Born the eldest child to John Gale Hellier, a stoker in the Royal Navy, and his wife, Mary Ann (nee Congdon) in 1878, Kate Louisa Hellyer had a difficult start in life. She was 12 when her mother died and was listed on the 1891 census as a 13 year old housekeeper in her father’s home, no doubt looking after her four younger siblings who were also residing there. Three others were living elsewhere including her youngest brother, John, who had been born a few months before his mother’s death and had been adopted.
Kate had only just turned 17 when her father died in 1895 and she was further separated from her younger sisters when they were sent to various orphanages.
In March 1897, she had an illegitimate child, Reginald William Hellyer, in the Devonport Workhouse. This must have been a frightening and awful time for her; she had no parents to lend her support and, it would appear, no other family members willing or able to help. Reginald was fostered out at 4 months old to a couple named William James Parkes and his wife, Mary Ann (nee McCarthy) and placed into Barnado’s when he was 9 after William Parkes died.
Kate married Thomas Hambly at the beginning of 1899 and her next child, Thomas John V Hambly, was born around the same time. Kate’s first husband died during 1900, probably a short while before the birth of a daughter, Hilda Louisa Hambly, and the following year she married John Stone. Kate had several more children by John and the 1911 census shows that her two children by Thomas Hambly also lived in the same household in Laira, Plymouth.
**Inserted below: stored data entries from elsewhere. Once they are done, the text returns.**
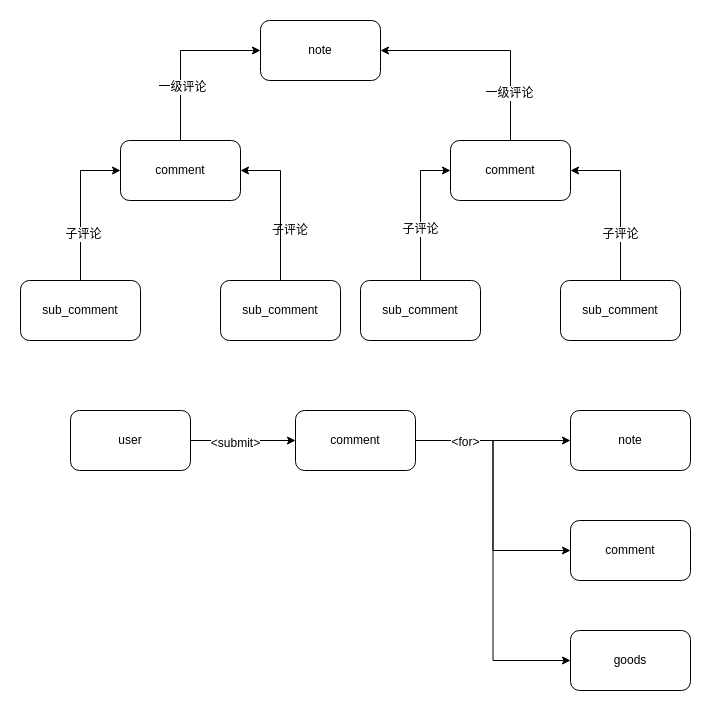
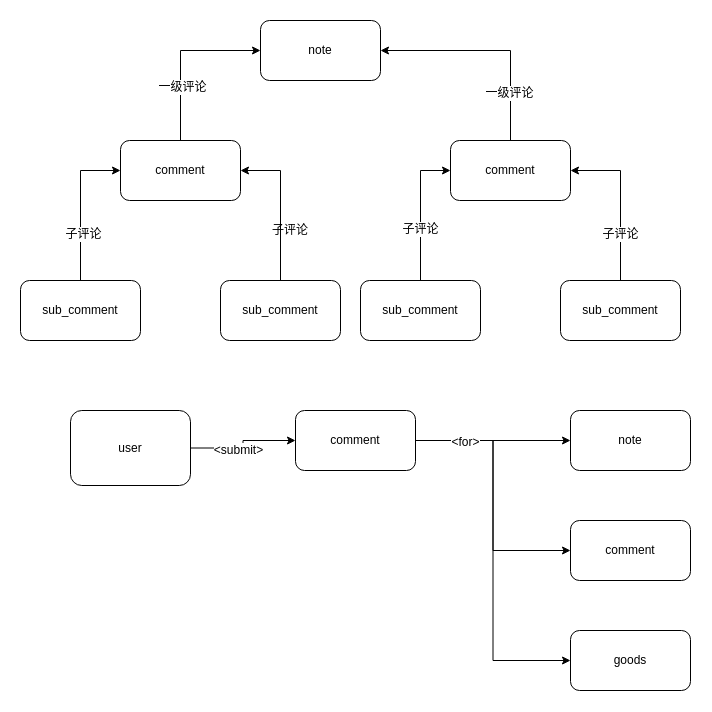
  <mxCell id="0" />
  <mxCell id="1" parent="0" />
  <mxCell id="2" value="note" style="rounded=1;whiteSpace=wrap;html=1;" vertex="1" parent="1"><mxGeometry x="260" y="20" width="120" height="60" as="geometry" /></mxCell>
  <mxCell id="3" style="edgeStyle=orthogonalEdgeStyle;rounded=0;orthogonalLoop=1;jettySize=auto;html=1;entryX=0;entryY=0.5;entryDx=0;entryDy=0;exitX=0.5;exitY=0;exitDx=0;exitDy=0;" edge="1" parent="1" source="5" target="2"><mxGeometry relative="1" as="geometry" /></mxCell>
  <mxCell id="4" value="一级评论" style="text;html=1;resizable=0;points=[];align=center;verticalAlign=middle;labelBackgroundColor=#ffffff;" vertex="1" connectable="0" parent="3"><mxGeometry x="-0.365" y="-1" relative="1" as="geometry"><mxPoint as="offset" /></mxGeometry></mxCell>
  <mxCell id="5" value="comment" style="rounded=1;whiteSpace=wrap;html=1;" vertex="1" parent="1"><mxGeometry x="120" y="140" width="120" height="60" as="geometry" /></mxCell>
  <mxCell id="6" style="edgeStyle=orthogonalEdgeStyle;rounded=0;orthogonalLoop=1;jettySize=auto;html=1;entryX=1;entryY=0.5;entryDx=0;entryDy=0;exitX=0.5;exitY=0;exitDx=0;exitDy=0;" edge="1" parent="1" source="8" target="2"><mxGeometry relative="1" as="geometry" /></mxCell>
  <mxCell id="7" value="一级评论" style="text;html=1;resizable=0;points=[];align=center;verticalAlign=middle;labelBackgroundColor=#ffffff;" vertex="1" connectable="0" parent="6"><mxGeometry x="-0.564" y="2" relative="1" as="geometry"><mxPoint as="offset" /></mxGeometry></mxCell>
  <mxCell id="8" value="comment" style="rounded=1;whiteSpace=wrap;html=1;" vertex="1" parent="1"><mxGeometry x="450" y="140" width="120" height="60" as="geometry" /></mxCell>
  <mxCell id="9" style="edgeStyle=orthogonalEdgeStyle;rounded=0;orthogonalLoop=1;jettySize=auto;html=1;entryX=0;entryY=0.5;entryDx=0;entryDy=0;" edge="1" parent="1" source="11" target="5"><mxGeometry relative="1" as="geometry" /></mxCell>
  <mxCell id="10" value="子评论" style="text;html=1;resizable=0;points=[];align=center;verticalAlign=middle;labelBackgroundColor=#ffffff;" vertex="1" connectable="0" parent="9"><mxGeometry x="-0.373" y="-2" relative="1" as="geometry"><mxPoint as="offset" /></mxGeometry></mxCell>
  <mxCell id="11" value="sub_comment" style="rounded=1;whiteSpace=wrap;html=1;" vertex="1" parent="1"><mxGeometry x="20" y="280" width="120" height="60" as="geometry" /></mxCell>
  <mxCell id="12" style="edgeStyle=orthogonalEdgeStyle;rounded=0;orthogonalLoop=1;jettySize=auto;html=1;entryX=1;entryY=0.5;entryDx=0;entryDy=0;" edge="1" parent="1" source="13" target="5"><mxGeometry relative="1" as="geometry" /></mxCell>
  <mxCell id="13" value="sub_comment" style="rounded=1;whiteSpace=wrap;html=1;" vertex="1" parent="1"><mxGeometry x="220" y="280" width="120" height="60" as="geometry" /></mxCell>
  <mxCell id="14" style="edgeStyle=orthogonalEdgeStyle;rounded=0;orthogonalLoop=1;jettySize=auto;html=1;entryX=0;entryY=0.5;entryDx=0;entryDy=0;" edge="1" parent="1" source="16" target="8"><mxGeometry relative="1" as="geometry" /></mxCell>
  <mxCell id="15" value="子评论" style="text;html=1;resizable=0;points=[];align=center;verticalAlign=middle;labelBackgroundColor=#ffffff;" vertex="1" connectable="0" parent="14"><mxGeometry x="-0.257" y="1" relative="1" as="geometry"><mxPoint as="offset" /></mxGeometry></mxCell>
  <mxCell id="16" value="sub_comment" style="rounded=1;whiteSpace=wrap;html=1;" vertex="1" parent="1"><mxGeometry x="360" y="280" width="120" height="60" as="geometry" /></mxCell>
  <mxCell id="17" style="edgeStyle=orthogonalEdgeStyle;rounded=0;orthogonalLoop=1;jettySize=auto;html=1;entryX=1;entryY=0.5;entryDx=0;entryDy=0;" edge="1" parent="1" source="19" target="8"><mxGeometry relative="1" as="geometry" /></mxCell>
  <mxCell id="18" value="子评论" style="text;html=1;resizable=0;points=[];align=center;verticalAlign=middle;labelBackgroundColor=#ffffff;" vertex="1" connectable="0" parent="17"><mxGeometry x="-0.412" y="1" relative="1" as="geometry"><mxPoint as="offset" /></mxGeometry></mxCell>
  <mxCell id="19" value="sub_comment" style="rounded=1;whiteSpace=wrap;html=1;" vertex="1" parent="1"><mxGeometry x="560" y="280" width="120" height="60" as="geometry" /></mxCell>
  <mxCell id="20" value="子评论" style="text;html=1;resizable=0;points=[];autosize=1;align=left;verticalAlign=top;spacingTop=-4;" vertex="1" parent="1"><mxGeometry x="270" y="220" width="50" height="20" as="geometry" /></mxCell>
  <mxCell id="21" style="edgeStyle=orthogonalEdgeStyle;rounded=0;orthogonalLoop=1;jettySize=auto;html=1;entryX=0;entryY=0.5;entryDx=0;entryDy=0;" edge="1" parent="1" source="23" target="28"><mxGeometry relative="1" as="geometry" /></mxCell>
  <mxCell id="22" value="&amp;lt;submit&amp;gt;" style="text;html=1;resizable=0;points=[];align=center;verticalAlign=middle;labelBackgroundColor=#ffffff;" vertex="1" connectable="0" parent="21"><mxGeometry x="-0.16" y="-2" relative="1" as="geometry"><mxPoint as="offset" /></mxGeometry></mxCell>
- <mxCell id="23" value="user" style="rounded=1;whiteSpace=wrap;html=1;" vertex="1" parent="1"><mxGeometry x="70" y="410" width="120" height="60" as="geometry" /></mxCell>
+ <mxCell id="23" value="user" style="rounded=1;whiteSpace=wrap;html=1;" vertex="1" parent="1"><mxGeometry x="70" y="410" width="120" height="75" as="geometry" /></mxCell>
  <mxCell id="24" style="edgeStyle=orthogonalEdgeStyle;rounded=0;orthogonalLoop=1;jettySize=auto;html=1;entryX=0;entryY=0.5;entryDx=0;entryDy=0;" edge="1" parent="1" source="28" target="29"><mxGeometry relative="1" as="geometry" /></mxCell>
  <mxCell id="25" style="edgeStyle=orthogonalEdgeStyle;rounded=0;orthogonalLoop=1;jettySize=auto;html=1;entryX=0;entryY=0.5;entryDx=0;entryDy=0;" edge="1" parent="1" source="28" target="30"><mxGeometry relative="1" as="geometry" /></mxCell>
  <mxCell id="26" style="edgeStyle=orthogonalEdgeStyle;rounded=0;orthogonalLoop=1;jettySize=auto;html=1;entryX=0;entryY=0.5;entryDx=0;entryDy=0;" edge="1" parent="1" source="28" target="31"><mxGeometry relative="1" as="geometry" /></mxCell>
  <mxCell id="27" value="&amp;lt;for&amp;gt;" style="text;html=1;resizable=0;points=[];align=center;verticalAlign=middle;labelBackgroundColor=#ffffff;" vertex="1" connectable="0" parent="26"><mxGeometry x="-0.741" y="-1" relative="1" as="geometry"><mxPoint as="offset" /></mxGeometry></mxCell>
  <mxCell id="28" value="comment" style="rounded=1;whiteSpace=wrap;html=1;" vertex="1" parent="1"><mxGeometry x="295" y="410" width="120" height="60" as="geometry" /></mxCell>
  <mxCell id="29" value="note" style="rounded=1;whiteSpace=wrap;html=1;" vertex="1" parent="1"><mxGeometry x="570" y="410" width="120" height="60" as="geometry" /></mxCell>
  <mxCell id="30" value="comment" style="rounded=1;whiteSpace=wrap;html=1;" vertex="1" parent="1"><mxGeometry x="570" y="520" width="120" height="60" as="geometry" /></mxCell>
  <mxCell id="31" value="goods" style="rounded=1;whiteSpace=wrap;html=1;" vertex="1" parent="1"><mxGeometry x="570" y="630" width="120" height="60" as="geometry" /></mxCell>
John Stone was a railway signalman and it makes perfect sense that the family should live in Laira as there is a railway depot there to this day. Kate might have lived there for the remainder of her life. She was definitely in Laira in 1918 when her youngest sister, Jane, died of influenza and pneumonia in her home at 1 Garfield Villas. The family were also recorded at the same address in 1921.

AI Generated image depicting Kate nursing her sister, Jane.
(No actual photographs of the individuals are available to the author.)
My mum never met her Great-aunt Kate but she is aware she lived in Laira because my mum’s Auntie Lily (Lily Alice Geake) used to visit Kate. Lily, Kate’s niece, bought my parents an iron for their wedding in 1959 with the wrong voltage because she had assumed the voltage for Plymstock, where my mum and dad were going to live, was the same as for Laira which was only a few miles away.
In 1931, Kate was widowed for a second time and she died in Plymouth in about 1955.